Bringing a lab to the Internet is a unique challenge. To make a lab exercise accessible to distance learners, Vogt and her team began by adapting classic assignments to work with common household materials and a computer. “We promote hands-on learning through physical experiments that students conduct on their own,” she says.

For example, to track the position of the Moon over a two-week period, students build a simple sextant — a protractor for the sky — using cardboard, pins, thread, and tape. In another exercise, students use a Web application to explore pictures of galaxies and analyze their properties.

Students of the General Education Astronomy Source project also use special Web applications, like this one to analyze galaxy properties, to complete lab projects.

One lab is all about craters. Students learn that planetary scientists can estimate how fast a projectile was moving when it hit the Moon’s surface by measuring the size of the resultant crater. After looking at several pictures, students round up a bucket, some sand and flour, a measuring tape, and a marble. They proceed to drop the marble from various heights and make their own craters to investigate the relationships between drop height, projectile speed, and crater size.

Developing projects that can be done at home, however, is only the first step in a successful do-it-yourself lab. What if students don’t understand the instructions? What if they make a mistake but don’t realize it? What if they get frustrated or have a question? In a traditional lab, the instructor can provide assistance and feedback in real time. There is no such luxury in distance education.

Dr. Nicole Vogt demonstrates how to use a homemade sextant in one online lab video tutorial.

To keep tabs on student progress, Vogt uses Google Drive, an online utility that allows collaborators to view and edit documents in real time. Each student keeps a lab report document where they record data and answer questions. The collaborative nature of Google Drive lets the instructor see student responses before an assignment is due. This effectively mimics the instructor-student interaction in a traditional lab course. For instance, if a student mistakenly concludes that faster projectiles make smaller craters, the instructor can leave a comment to ask if there was a problem performing the experiment.

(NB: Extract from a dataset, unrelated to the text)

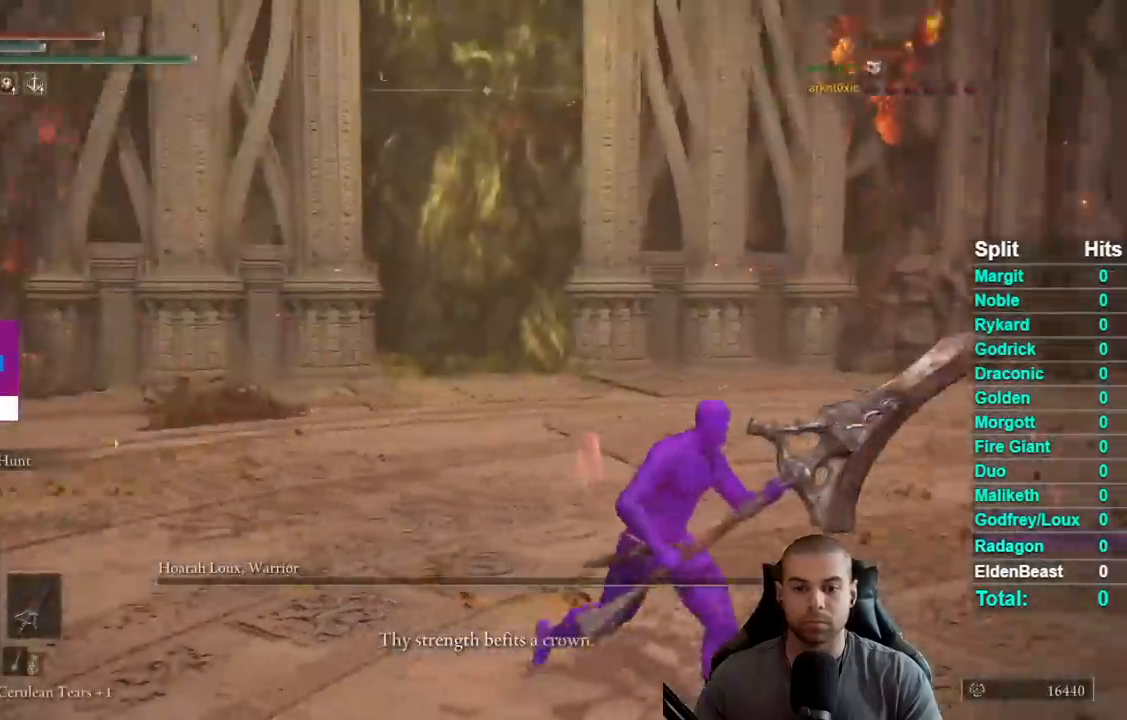
{"buttons": [], "right_stick": "center", "events": [[133, "right_stick", "center"]]}
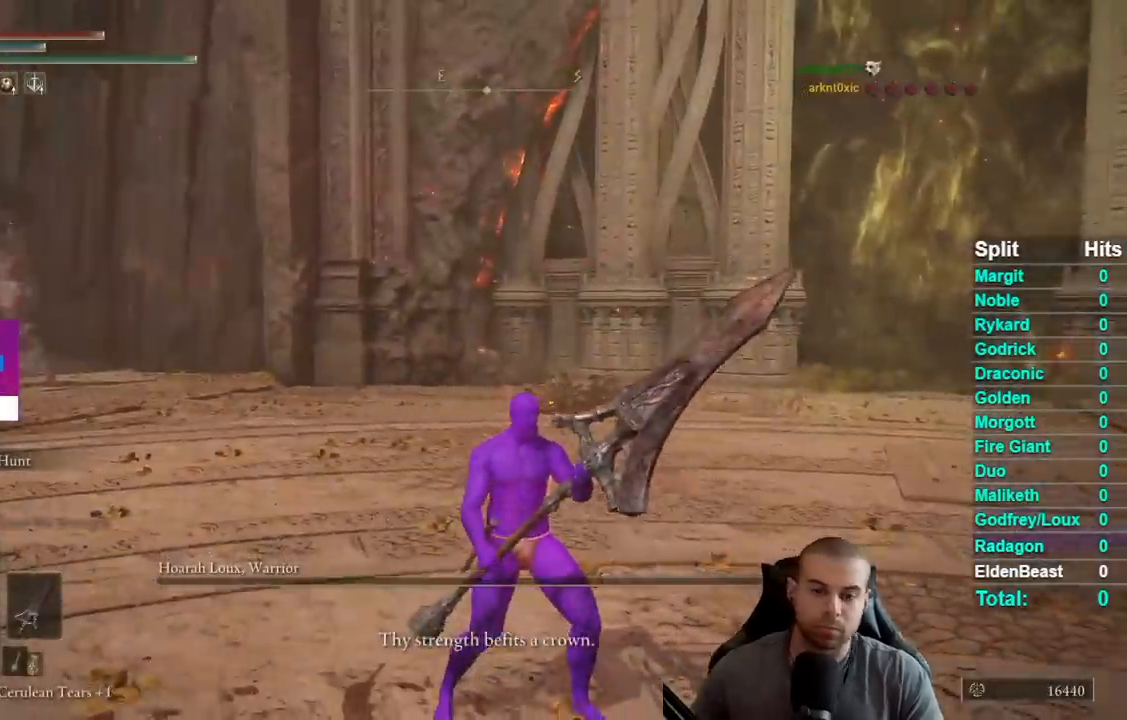
{"buttons": [], "right_stick": "center", "events": []}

Vogt points out that GEAS is a work in progress but has come a long way. The unique format of the lab exercises can present a daunting learning curve, as many students are used to online courses requiring little work. That said, students who persevere through the first couple of lab exercises typically come away with an appreciation for how much they have learned.

The GEAS project has the potential to have far-reaching impacts: beyond New Mexico, materials are currently being used in California, Virginia, Michigan, and even Canada. “Our lab exercises are available free of charge to astronomy instructors worldwide,” Vogt says. “By increasing access to laboratory science courses through distance learning, we can remove a significant barrier to completion of the bachelor’s degree.”